From Clinic to Concentration Camp: Reassessing Nazi Medical and Racial Research, 1933-1945
Paul Weindling (Editor)
Series: The History of Medicine in Context
Hardcover: 392 pages
Publisher: Routledge; 1 edition (May 10, 2017)
Representing a new wave of research and analysis on Nazi human experiments and coerced research, the chapters in this volume deliberately break from a top-down history limited to concentration camp experiments under the control of Himmler and the SS. Instead the collection positions extreme experiments (where research subjects were taken to the point of death) within a far wider spectrum of abusive coerced research. The book considers the experiments not in isolation but as integrated within wider aspects of medical provision as it became caught up in the Nazi war economy, revealing that researchers were opportunistic and retained considerable autonomy.
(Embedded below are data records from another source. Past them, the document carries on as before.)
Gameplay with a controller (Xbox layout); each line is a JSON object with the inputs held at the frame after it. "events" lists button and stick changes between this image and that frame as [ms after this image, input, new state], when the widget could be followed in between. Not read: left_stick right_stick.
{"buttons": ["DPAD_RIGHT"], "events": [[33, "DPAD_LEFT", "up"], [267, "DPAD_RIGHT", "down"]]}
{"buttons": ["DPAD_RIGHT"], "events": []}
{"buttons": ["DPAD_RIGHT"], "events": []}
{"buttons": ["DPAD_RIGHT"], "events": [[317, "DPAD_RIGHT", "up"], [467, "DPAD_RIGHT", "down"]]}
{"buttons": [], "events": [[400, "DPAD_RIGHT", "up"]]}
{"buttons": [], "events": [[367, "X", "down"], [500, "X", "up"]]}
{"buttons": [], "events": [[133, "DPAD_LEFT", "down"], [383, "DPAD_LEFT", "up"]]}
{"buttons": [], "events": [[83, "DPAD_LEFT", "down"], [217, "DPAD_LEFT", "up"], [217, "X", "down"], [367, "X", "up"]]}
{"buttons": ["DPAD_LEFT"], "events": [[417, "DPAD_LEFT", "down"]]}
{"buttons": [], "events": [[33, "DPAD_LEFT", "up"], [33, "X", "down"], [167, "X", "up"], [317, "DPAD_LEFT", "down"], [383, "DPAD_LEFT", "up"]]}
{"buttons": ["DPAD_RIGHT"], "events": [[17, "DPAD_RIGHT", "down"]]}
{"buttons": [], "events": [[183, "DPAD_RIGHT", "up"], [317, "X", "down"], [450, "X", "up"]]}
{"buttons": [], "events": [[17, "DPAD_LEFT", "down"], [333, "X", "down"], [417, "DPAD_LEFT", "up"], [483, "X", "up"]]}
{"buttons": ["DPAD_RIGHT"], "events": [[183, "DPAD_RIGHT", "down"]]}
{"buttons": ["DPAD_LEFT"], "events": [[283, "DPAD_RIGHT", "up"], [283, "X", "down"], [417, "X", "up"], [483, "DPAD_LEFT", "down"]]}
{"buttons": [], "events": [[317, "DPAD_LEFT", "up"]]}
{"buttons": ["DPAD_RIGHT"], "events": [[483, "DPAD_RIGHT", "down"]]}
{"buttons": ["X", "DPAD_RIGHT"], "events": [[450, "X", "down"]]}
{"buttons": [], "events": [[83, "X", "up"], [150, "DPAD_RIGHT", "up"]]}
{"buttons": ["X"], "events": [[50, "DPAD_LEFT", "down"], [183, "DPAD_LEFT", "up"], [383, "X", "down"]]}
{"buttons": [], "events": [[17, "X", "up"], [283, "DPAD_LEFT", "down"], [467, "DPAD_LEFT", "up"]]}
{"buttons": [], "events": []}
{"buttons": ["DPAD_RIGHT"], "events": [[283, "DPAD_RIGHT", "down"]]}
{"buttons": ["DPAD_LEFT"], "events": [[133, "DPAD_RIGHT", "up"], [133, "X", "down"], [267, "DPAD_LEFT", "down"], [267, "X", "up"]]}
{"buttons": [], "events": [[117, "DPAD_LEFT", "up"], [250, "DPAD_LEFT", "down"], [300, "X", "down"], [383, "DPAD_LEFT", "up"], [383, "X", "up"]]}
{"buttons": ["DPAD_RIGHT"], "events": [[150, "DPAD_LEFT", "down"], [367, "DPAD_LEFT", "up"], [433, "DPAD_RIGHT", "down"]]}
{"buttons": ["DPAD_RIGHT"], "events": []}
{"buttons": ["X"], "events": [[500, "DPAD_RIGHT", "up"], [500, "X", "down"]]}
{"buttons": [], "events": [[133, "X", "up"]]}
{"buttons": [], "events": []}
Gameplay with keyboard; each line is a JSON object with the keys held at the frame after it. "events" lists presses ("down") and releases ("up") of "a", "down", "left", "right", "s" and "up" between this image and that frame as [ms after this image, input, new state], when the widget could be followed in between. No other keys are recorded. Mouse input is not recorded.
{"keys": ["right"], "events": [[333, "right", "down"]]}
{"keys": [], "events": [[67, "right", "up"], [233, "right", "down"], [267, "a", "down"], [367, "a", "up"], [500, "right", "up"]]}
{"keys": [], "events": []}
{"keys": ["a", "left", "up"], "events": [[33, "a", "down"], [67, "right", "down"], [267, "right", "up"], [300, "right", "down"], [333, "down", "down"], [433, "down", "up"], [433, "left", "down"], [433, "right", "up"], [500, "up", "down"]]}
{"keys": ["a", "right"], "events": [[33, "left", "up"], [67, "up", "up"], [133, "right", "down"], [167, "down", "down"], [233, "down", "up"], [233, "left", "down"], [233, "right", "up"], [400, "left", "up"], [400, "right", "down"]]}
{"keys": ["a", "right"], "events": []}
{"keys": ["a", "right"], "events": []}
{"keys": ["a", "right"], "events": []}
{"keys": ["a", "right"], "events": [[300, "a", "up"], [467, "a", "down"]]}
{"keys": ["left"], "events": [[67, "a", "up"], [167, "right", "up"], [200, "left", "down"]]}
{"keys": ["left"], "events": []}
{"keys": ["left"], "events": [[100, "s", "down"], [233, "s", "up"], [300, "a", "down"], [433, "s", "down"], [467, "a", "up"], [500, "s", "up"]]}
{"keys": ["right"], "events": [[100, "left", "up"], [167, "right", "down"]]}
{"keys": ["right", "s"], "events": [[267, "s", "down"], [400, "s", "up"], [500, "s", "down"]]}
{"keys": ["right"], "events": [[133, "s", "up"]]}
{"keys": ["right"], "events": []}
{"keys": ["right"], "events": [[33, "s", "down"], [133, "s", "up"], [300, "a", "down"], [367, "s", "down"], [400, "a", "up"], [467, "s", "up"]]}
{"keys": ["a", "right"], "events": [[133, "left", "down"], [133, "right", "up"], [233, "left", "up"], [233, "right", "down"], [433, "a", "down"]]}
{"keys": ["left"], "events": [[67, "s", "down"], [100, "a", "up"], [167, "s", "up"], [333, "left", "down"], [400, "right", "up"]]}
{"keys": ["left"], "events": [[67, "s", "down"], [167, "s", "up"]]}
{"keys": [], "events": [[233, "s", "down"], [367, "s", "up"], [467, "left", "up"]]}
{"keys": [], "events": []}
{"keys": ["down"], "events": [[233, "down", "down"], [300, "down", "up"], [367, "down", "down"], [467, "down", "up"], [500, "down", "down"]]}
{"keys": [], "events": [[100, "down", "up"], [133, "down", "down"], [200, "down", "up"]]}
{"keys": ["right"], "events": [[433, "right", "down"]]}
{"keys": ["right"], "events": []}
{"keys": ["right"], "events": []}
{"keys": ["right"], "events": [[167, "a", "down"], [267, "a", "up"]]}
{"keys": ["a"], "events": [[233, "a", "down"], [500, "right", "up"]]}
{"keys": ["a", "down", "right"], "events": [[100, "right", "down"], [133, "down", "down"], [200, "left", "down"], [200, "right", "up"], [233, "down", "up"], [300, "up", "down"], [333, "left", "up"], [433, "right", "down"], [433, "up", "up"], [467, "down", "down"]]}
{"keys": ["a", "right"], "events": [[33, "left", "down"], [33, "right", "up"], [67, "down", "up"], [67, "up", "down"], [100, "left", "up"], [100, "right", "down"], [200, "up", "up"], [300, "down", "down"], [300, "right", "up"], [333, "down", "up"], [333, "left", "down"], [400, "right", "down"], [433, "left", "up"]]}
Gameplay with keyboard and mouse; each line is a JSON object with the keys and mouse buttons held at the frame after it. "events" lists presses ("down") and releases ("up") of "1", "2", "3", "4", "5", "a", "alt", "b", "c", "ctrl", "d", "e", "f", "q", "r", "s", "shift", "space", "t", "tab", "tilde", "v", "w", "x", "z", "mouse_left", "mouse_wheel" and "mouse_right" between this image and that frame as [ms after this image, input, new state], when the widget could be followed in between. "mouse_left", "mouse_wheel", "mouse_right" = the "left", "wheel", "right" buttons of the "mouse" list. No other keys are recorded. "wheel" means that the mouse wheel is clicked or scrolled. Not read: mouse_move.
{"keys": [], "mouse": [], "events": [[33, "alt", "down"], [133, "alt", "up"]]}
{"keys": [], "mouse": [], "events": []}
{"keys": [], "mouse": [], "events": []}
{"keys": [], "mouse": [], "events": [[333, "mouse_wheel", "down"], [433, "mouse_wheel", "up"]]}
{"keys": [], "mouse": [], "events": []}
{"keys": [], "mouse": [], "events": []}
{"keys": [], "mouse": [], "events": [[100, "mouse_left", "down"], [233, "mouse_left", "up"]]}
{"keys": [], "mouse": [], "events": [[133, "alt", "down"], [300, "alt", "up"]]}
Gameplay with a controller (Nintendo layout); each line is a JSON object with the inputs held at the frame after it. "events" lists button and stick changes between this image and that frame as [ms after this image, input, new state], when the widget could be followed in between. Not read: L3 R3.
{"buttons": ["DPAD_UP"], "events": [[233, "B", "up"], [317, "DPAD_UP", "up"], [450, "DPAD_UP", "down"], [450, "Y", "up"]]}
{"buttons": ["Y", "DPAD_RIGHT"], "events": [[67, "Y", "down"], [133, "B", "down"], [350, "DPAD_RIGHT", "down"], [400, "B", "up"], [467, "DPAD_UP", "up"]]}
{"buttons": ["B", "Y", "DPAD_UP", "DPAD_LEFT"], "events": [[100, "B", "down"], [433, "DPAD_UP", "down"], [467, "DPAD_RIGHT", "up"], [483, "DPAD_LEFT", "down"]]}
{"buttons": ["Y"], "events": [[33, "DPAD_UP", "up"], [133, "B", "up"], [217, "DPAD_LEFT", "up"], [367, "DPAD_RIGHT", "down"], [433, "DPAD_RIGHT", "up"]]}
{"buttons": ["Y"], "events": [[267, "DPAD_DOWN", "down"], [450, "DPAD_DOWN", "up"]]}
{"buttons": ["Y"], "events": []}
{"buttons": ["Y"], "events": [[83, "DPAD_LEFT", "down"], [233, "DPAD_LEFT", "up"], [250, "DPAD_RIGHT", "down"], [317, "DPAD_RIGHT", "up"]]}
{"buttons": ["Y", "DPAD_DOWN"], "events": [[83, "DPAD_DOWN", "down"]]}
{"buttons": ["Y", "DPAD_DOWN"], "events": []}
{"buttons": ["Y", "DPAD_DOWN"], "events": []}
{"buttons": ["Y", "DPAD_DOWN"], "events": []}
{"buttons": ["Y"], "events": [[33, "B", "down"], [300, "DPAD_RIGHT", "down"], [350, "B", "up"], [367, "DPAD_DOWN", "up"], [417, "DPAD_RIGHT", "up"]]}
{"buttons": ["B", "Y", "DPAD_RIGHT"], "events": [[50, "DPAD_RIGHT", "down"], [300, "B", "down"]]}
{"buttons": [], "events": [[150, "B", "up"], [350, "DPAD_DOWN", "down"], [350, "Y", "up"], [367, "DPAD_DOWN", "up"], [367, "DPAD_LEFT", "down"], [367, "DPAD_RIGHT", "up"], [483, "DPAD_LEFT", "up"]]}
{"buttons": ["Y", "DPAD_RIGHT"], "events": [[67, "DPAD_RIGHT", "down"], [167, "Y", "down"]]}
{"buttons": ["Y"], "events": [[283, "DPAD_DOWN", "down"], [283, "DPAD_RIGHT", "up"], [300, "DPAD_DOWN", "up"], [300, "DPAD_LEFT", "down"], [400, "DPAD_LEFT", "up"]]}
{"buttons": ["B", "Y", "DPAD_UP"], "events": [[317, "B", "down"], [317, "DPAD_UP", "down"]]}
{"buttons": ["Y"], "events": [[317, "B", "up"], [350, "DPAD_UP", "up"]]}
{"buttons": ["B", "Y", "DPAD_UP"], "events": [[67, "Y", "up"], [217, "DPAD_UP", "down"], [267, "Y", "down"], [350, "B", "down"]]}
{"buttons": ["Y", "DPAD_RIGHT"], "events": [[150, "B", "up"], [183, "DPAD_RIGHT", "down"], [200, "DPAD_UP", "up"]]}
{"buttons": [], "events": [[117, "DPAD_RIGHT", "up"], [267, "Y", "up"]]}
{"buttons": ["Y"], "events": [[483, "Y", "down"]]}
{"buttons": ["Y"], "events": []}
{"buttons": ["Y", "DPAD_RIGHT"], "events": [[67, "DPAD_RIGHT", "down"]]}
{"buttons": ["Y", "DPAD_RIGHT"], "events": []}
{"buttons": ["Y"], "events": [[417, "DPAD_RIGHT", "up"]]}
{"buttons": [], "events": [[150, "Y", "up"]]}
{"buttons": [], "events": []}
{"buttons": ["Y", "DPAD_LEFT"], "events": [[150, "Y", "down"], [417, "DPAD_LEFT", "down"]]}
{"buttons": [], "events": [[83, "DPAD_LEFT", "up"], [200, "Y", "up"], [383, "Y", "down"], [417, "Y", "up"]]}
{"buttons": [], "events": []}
The sacrifice of so many prisoners, patients and otherwise healthy people rounded up as detainees raises important issues about the identities of the research subjects: who were they, how did they feel, how many research subjects were there and how many survived? This underworld of the victims of the elite science of German medical institutes and clinics has until now remained a marginal historical concern. Jews were a target group, but so were gypsies/Sinti and Roma, the mentally ill, prisoners of war and partisans. By exploring when and in what numbers scientists selected one group rather than another, the book provides an important record of the research subjects having agency, reconstructing responses and experiential narratives, and recording how these experiments – iconic of extreme racial torture – represent one of the worst excesses of Nazism.